EXERCISE:
Would you copy out the following entries exactly, without any of the pictures?

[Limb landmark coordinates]
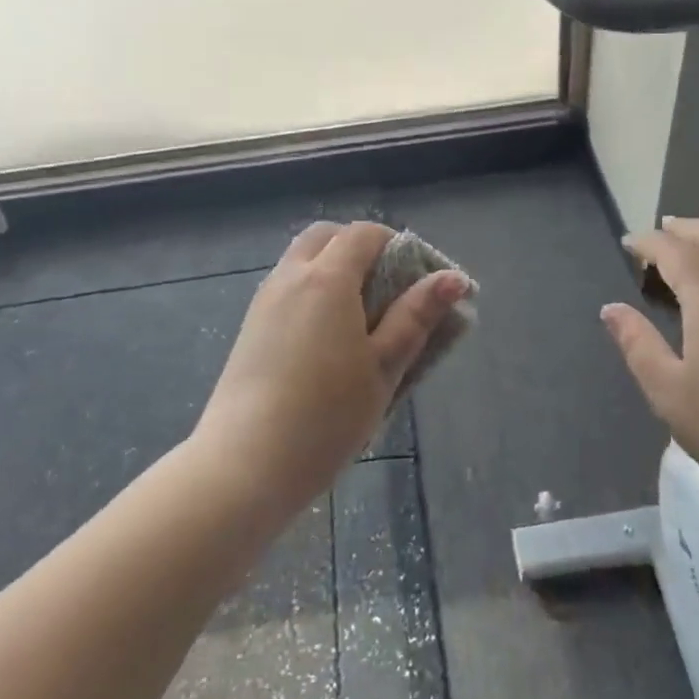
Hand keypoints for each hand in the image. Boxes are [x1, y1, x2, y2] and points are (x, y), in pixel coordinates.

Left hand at [195, 221, 468, 513]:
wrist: (244, 464)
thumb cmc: (327, 415)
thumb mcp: (385, 366)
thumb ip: (416, 316)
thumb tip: (453, 277)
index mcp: (326, 279)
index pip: (363, 234)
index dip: (397, 246)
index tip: (419, 280)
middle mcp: (290, 277)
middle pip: (327, 236)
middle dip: (360, 249)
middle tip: (388, 291)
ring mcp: (264, 301)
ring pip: (302, 262)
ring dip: (334, 270)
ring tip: (361, 320)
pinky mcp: (250, 328)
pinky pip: (287, 288)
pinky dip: (312, 292)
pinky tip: (327, 341)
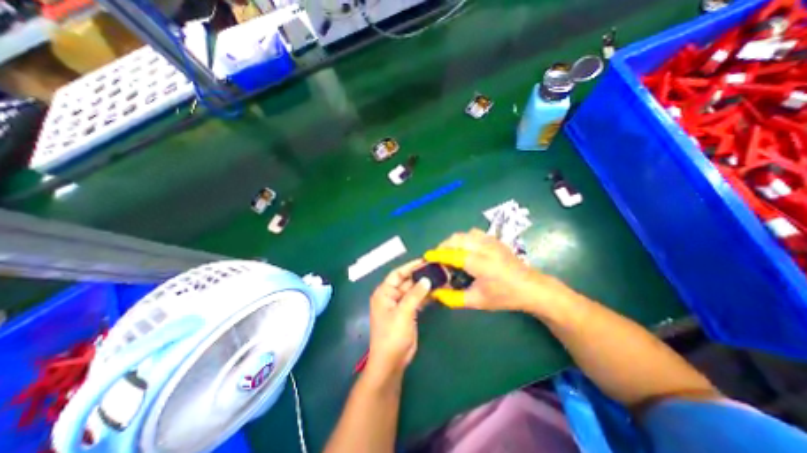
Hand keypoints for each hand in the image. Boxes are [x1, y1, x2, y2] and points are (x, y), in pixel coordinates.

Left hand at [368, 259, 434, 377]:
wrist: (392, 361)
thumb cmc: (392, 335)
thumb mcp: (403, 312)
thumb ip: (415, 294)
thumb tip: (426, 279)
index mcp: (384, 292)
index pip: (397, 274)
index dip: (410, 266)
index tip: (424, 261)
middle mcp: (391, 296)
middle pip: (407, 281)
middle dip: (420, 276)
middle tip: (436, 269)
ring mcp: (400, 304)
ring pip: (413, 290)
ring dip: (425, 286)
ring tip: (440, 278)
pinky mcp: (408, 312)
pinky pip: (417, 300)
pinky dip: (426, 296)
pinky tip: (437, 291)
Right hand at [423, 229, 572, 315]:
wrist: (531, 287)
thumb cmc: (504, 296)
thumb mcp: (476, 300)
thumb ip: (453, 297)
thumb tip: (435, 293)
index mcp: (478, 263)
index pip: (451, 254)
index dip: (437, 254)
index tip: (426, 257)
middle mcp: (483, 247)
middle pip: (456, 239)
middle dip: (443, 246)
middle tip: (438, 258)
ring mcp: (490, 241)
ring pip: (464, 234)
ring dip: (453, 241)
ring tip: (450, 253)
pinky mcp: (495, 240)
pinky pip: (473, 234)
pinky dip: (464, 239)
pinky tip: (466, 249)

RESULT OF THE EXERCISE:
Hand keypoints for each hand in the image. Boxes are [x1, y1, x2, y2] and points are (x, y), in pixel coordinates.

Left hand at [195, 221, 468, 513]:
wrist: (244, 464)
thumb cmc: (327, 415)
thumb mcp: (385, 366)
thumb ip: (416, 316)
thumb tip: (453, 277)
index mcp: (326, 279)
index pip: (363, 234)
index dip: (397, 246)
index tip: (419, 280)
middle mcp: (290, 277)
middle pip: (327, 236)
middle dip: (360, 249)
middle tip: (388, 291)
ring mcp: (264, 301)
ring pip: (302, 262)
ring dip: (334, 270)
ring tip: (361, 320)
pinky mcp: (250, 328)
pinky pip: (287, 288)
pinky dip: (312, 292)
pinky tip: (327, 341)
Hand keypoints for each hand in the image. Boxes are [x1, y1, x2, y2] and points are (x, y), in pixel coordinates.

Left hand at [368, 259, 434, 377]:
wrist: (392, 361)
thumb cmc: (392, 335)
thumb mcp: (403, 312)
thumb ip: (415, 294)
thumb tip: (426, 279)
index mcp: (384, 292)
index pip: (397, 274)
index dip: (410, 266)
index tip: (424, 261)
middle mcp: (391, 296)
middle pip: (407, 281)
middle dip: (420, 276)
middle tip: (436, 269)
ring mcp: (400, 304)
ring pip: (413, 290)
ring dip: (425, 286)
ring tip: (440, 278)
pinky mcp: (408, 312)
pinky pip: (417, 300)
pinky dip: (426, 296)
pinky tip: (437, 291)
Right hand at [423, 229, 572, 315]:
wrist: (531, 287)
thumb cmc: (504, 296)
thumb mcp: (476, 300)
thumb ip: (453, 297)
thumb tip: (435, 293)
index mcp: (478, 263)
index pip: (451, 254)
index dip: (437, 254)
index tip: (426, 257)
middle mcp: (483, 247)
middle pip: (456, 239)
middle dip: (443, 246)
middle tip: (438, 258)
ring mcp: (490, 241)
ring pip: (464, 234)
ring dip: (453, 241)
ring tip: (450, 253)
pinky mcp: (495, 240)
pinky pip: (473, 234)
pinky dip: (464, 239)
pinky tip: (466, 249)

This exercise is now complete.